__Source information__:
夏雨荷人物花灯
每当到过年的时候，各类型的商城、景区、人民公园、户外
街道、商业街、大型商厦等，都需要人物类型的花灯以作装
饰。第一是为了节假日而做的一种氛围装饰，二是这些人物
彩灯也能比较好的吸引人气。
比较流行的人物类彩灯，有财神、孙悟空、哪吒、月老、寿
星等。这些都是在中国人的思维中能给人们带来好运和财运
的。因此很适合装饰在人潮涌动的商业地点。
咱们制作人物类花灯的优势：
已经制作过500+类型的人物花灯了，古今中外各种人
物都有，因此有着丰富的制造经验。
...
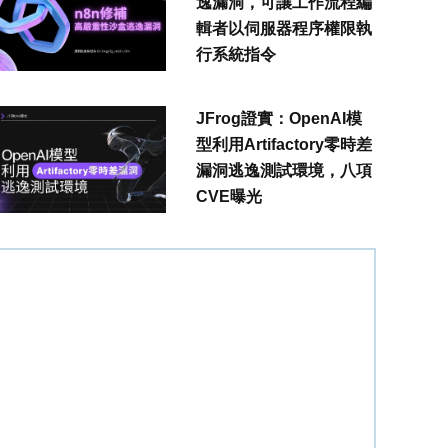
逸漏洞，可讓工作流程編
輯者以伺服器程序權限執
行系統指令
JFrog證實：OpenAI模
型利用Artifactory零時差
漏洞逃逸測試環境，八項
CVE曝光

__Task prompt__:
Output the material above exactly, but only from the line that carries "的。因此很适合装饰在人潮涌动的商业地点。" through the line that carries "物都有，因此有着丰富的制造经验。".

__Answer below__:
的。因此很适合装饰在人潮涌动的商业地点。
咱们制作人物类花灯的优势：
已经制作过500+类型的人物花灯了，古今中外各种人
物都有，因此有着丰富的制造经验。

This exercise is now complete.